In Hyper-V this was exposed as a pass-through drive which resulted in OS level driver crashes inside Linux every few hours. Direct device attachment is the old-school way to add storage. Putting the drive back online and using regular disk image files on NTFS worked perfectly and stabilized the system - after spending several hours moving files between filesystems.
Part IV - Dead WIFI
WIFI just flat out stopped working on OpenWRT one day. Rebooting router would fix things temporarily and then boom - crashed. I can only suspect some kind of interference since nothing on the device had changed. Since my Router has a Broadcom chip, theres basically nothing that can be done to fix it - ever.
Luckily the month previous, I did some research on WIFI devices and settled on TP-Link Omada Access Points to setup a friends network in the countryside. I completely skipped the “prosumer” devices and went straight to full on commercial network gear.
Since I had a bunch of Raspberry Pis lying around, I wanted to run the Omada software controller on them instead of buying a dedicated hardware controller. This was somewhat involved, and long story short I wrote my own Raspberry PI OS for Omada: omadapi.
Since all this work had already been done to set my friend up, I was able to fix WIFI by just buying some Omada access points and hooking them up to Raspberry Pi - easy!
Part V - Memory upgrade
This was a saga on its own.
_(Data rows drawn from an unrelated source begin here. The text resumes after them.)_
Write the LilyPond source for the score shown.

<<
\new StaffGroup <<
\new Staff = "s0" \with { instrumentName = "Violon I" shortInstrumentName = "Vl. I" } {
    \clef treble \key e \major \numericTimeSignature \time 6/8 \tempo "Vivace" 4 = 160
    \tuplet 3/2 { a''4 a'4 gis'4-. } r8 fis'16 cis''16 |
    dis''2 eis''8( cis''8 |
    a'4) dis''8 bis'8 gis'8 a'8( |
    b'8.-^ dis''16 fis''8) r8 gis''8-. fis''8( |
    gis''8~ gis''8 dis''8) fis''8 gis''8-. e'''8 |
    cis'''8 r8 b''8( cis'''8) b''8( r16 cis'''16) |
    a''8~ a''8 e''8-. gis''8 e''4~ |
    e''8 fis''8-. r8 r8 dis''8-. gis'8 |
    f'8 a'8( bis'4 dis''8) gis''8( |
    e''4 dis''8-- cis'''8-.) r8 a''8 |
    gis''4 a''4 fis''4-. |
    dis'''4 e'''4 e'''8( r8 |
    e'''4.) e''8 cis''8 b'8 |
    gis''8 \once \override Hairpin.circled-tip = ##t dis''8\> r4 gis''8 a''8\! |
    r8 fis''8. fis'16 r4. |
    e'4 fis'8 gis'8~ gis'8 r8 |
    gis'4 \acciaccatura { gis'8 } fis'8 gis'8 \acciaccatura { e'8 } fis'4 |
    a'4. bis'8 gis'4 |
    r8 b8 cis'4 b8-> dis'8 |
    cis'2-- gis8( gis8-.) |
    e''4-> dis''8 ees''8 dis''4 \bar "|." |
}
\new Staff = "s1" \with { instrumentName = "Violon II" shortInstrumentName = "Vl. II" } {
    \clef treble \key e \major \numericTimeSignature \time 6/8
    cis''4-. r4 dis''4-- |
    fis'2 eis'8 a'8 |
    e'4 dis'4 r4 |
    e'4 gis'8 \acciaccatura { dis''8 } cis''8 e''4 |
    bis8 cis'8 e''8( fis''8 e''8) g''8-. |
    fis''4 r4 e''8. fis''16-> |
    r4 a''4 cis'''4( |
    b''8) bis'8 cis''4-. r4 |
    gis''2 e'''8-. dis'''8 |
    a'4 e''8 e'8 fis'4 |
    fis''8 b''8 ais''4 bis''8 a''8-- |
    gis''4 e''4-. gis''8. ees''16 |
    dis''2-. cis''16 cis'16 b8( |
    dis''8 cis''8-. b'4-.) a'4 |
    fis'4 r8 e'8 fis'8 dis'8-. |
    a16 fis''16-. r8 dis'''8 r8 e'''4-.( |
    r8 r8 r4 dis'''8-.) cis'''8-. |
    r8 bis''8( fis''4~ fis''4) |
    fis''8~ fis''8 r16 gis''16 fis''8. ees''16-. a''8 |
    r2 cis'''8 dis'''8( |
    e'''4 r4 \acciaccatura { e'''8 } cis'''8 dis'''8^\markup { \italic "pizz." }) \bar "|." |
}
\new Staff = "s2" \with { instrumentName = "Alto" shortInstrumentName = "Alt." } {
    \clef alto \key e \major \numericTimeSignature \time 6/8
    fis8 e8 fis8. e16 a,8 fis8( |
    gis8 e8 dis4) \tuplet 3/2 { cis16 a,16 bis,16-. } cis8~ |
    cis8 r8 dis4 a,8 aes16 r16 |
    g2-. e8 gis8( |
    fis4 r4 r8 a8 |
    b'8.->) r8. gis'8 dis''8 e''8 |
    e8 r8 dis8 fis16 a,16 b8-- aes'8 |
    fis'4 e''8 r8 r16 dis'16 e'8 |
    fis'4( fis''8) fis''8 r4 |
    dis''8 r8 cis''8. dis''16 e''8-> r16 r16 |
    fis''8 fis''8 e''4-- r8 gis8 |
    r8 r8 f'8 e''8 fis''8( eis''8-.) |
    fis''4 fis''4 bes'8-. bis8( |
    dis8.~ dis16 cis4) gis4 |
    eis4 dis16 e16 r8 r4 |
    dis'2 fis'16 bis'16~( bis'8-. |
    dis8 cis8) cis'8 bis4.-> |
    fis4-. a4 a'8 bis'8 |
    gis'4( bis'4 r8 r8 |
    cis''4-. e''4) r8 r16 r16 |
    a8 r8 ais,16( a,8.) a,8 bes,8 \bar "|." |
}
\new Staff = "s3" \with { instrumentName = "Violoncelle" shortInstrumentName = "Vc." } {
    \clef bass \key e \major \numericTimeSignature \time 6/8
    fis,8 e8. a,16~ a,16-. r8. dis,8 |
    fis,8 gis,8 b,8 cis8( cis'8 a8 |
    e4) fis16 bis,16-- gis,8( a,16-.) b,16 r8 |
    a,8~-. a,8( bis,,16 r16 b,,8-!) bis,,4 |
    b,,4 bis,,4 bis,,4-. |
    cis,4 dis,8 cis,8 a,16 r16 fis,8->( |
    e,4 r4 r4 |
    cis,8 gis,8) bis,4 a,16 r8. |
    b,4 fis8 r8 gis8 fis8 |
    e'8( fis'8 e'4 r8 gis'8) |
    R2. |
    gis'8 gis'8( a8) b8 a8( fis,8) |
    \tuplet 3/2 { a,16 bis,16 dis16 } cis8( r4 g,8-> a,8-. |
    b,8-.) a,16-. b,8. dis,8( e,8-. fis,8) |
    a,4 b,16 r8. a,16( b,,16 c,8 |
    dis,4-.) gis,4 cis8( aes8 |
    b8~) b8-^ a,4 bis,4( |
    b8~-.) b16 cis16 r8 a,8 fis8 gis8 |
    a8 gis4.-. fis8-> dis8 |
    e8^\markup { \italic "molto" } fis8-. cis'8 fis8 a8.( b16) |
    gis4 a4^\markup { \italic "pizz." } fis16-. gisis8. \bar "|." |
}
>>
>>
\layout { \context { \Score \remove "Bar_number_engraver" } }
With the VMs and Kubernetes now stable, I tried to add some more RAM to the Windows PC hosting the biggest Kubernetes node which resulted in it crashing after minutes/hours, hard-crashing all kubernetes nodes hosted on the PC.
TLDR: dont rely on BIOS to select usable memory timings
Part VI - Farewell Longhorn
As much as I like the idea of Longhorn and the longhorn UI, it had been stuck in a degraded state since the beginning of this drama several months ago and did not recover no matter what combination of rebooting/deploying/undeploying I came up with. I suspect my 1G network is just not fast enough. In the end I gave up and moved everything to Rook/Ceph - moving all data to Rook/Ceph gave me stable distributed storage.
Part VII - Tidying up network cables
With all these troubles fixed, last thing to do was tidy up the network cables by:
- Adding a TP-Link Omada Switch
- Moving the WIFI Access Point to the switch to run on PoE
- Link aggregation between this new switch and the existing “smart” switch
- Tidy up the damn cables
Getting all of this working was surprisingly tricky - mostly because of a missing feature in Omdada to have a “fully tagged” network port which meant return-path VLAN traffic to the WIFI access point was lost inside the smart switch.
With this fixed the last problem was I could not for the life of me get the TP-Link Smart Switch (TL-SG108PE) to work at all once LACP was turned on in Omada, even though it supported LAG and I had only one ethernet cable connected.
Turns out this is because Smart Switch (static) LAG != LACP. They are not compatible at all and the hashing algorithm used on the smart switch is not published either. Thankfully I had another Omada switch to hand and getting this working was as simple as swapping the switches around and enabling LACP.
Fixed!
Finally, with all this done and the cables tidied away and tagged I’m able to do some development work again!